Sleep and the TCM body clock

It's well-known that our bodies work on a 24-hour cycle, commonly referred to as circadian rhythm, and it governs a host of physical, mental, and behavioral systems (including sleep). In TCM, the body is governed by something called the organ body clock. It works with qi, which represents the vital energy around the body, and the balance of yin and yang which are nighttime and daytime energies, respectively. “The body needs to be balanced to function, and yin and yang is one mechanism to maintain balance,” says Tamsin Lee DA[o]M, AEMP, founder and CEO of Influential Point. “The balanced relationship between the two allows us to have quality rest.”

TCM breaks down the 12 main organs of the body and divides them into two-hour segments.

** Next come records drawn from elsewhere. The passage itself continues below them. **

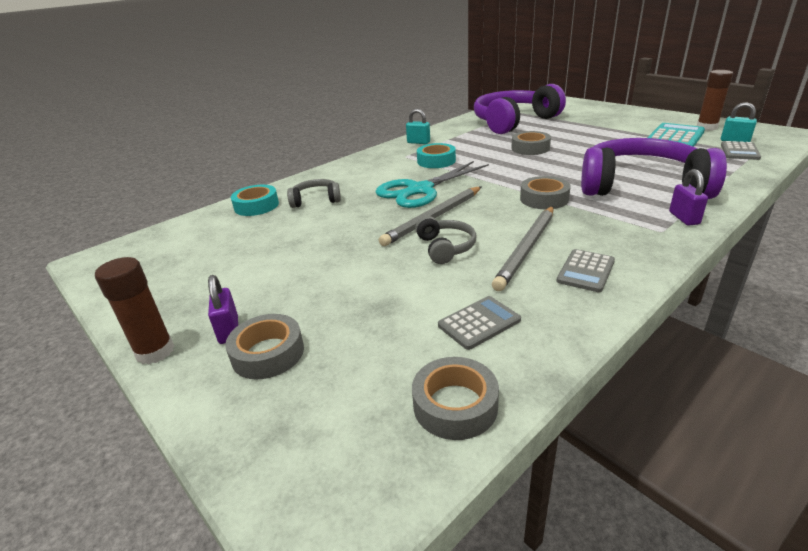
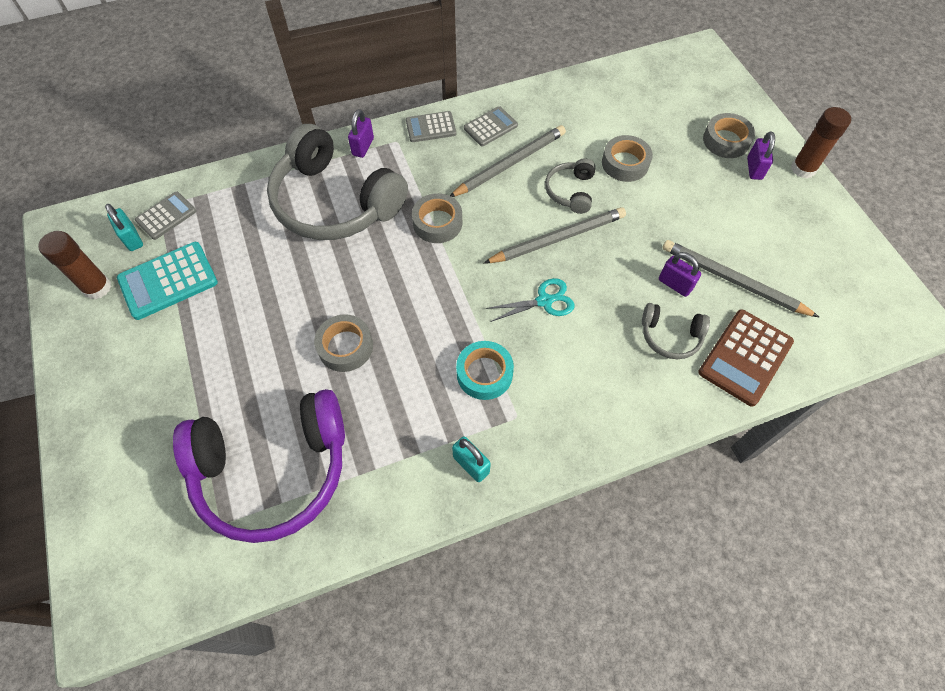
camera: 160 degrees left, 30 degrees up
turquoise tape [231,185,279,216] -> brown calculator [698,309,794,407]
turquoise scissors [376,161,489,208] -> turquoise scissors [486,278,575,322], size x0.55
grey tape [412,357,499,440] -> grey tape moved to [602,135,653,182]
grey calculator [438,296,521,350] -> grey calculator moved to [406,111,457,142]
purple headphones [581,138,727,199] -> grey headphones [267,124,408,240]
none -> purple padlock [659,252,701,297]
none -> grey pencil [662,240,819,317]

For example, the hours of 7 to 9 a.m. are all about the stomach, making it an ideal time to eat breakfast and fuel up for the day as our body’s energy is focused there.

Out of the 12 organs, it’s the heart that runs the show. “In Chinese medicine, the brain is secondary to the heart, the commander of the body,” explains Katie Brindle, Chinese medicine practitioner and author & founder of the Hayo’U Method. The heart is like the CEO, and the liver is like the COO, the motor of the body responsible for ensuring that everything’s operating correctly and happening as it’s supposed to.” But like any engine, things don’t always run smoothly, so if you’re waking up in the middle of the night, it’s important to note the exact time because TCM might help you figure out what's going on.

What your wake-up time might be telling you

1 to 3 a.m: The Liver

According to TCM, we should turn in by 11 p.m. when the gallbladder sets out for work. By 1 a.m., the liver is in full action, and if it’s struggling to detoxify and monitor the rest of the body, it might be because there’s too much Yang energy, Brindle explains, that’s when we’re woken up and have disturbed sleep. “The liver is responsible for the nervous system and the detoxification of the blood,” says Brindle. “It’s really important that the body is at rest by the time this element comes into play, so the body is fully refreshed.”

traditional chinese medicine body clock
Graphic: Well+Good Creative


Sometimes a few extra cocktails might be the culprit, but even if you haven’t been drinking, it's helpful to look into other aspects of your waking life. “The liver is also the organ of anger, frustration, resentment, and planning,” Brindle says. “If you’re feeling blocked at work, overstretched, or your nervous system’s in shreds, often that’s going to wake up the liver alongside the detoxification process too,” she adds.

3 to 5 a.m.: The Lungs

When we think of our emotions, particularly sadness and grief, we often gesture toward our hearts; however, TCM suggests sadness and grief live in the lungs. “If you’re holding onto stresses and strains and not relaxing and letting go of things that are bothering you, that’s all to do with the lungs,” shares Brindle. Additionally, if you’re feeling lost or unaligned in your work or personal life, the lungs will also be affected as they can represent your place in the world.

traditional chinese medicine body clock
Graphic: Well+Good Creative

When viewed this way, 3:20 a.m. my wake-up calls finally made sense. But if you cannot pinpoint any unprocessed misery, you might work with a TCM practitioner to help you look at your lifestyle. For instance, it might be time to ensure you’re moving your body and breathing in good quality air during the day, or you can consider getting yourself some house plants.

How to improve sleep with TCM

The truth is when you’re waking up in the middle of the night, there’s no quick fix, but what we can do is implement TCM practices during the day up that can help us catch some quality zzzs. Some of those include staying hydrated throughout the day, taking time for self-care (and quality time with loved ones), and getting in some gentle stretching.  Many TCM practitioners suggest structuring your day to take advantage of your body's natural rhythm.

If you’re still struggling to get ample shut-eye and you’ve made lifestyle changes, it may be time to visit an East Asian Medicine (EAM) practitioner, advises Dr. Lee. “Sleep is intimately personal to each person, and it’s important to seek a treatment that addresses the whole person—physical, emotional, mental, and spiritual.”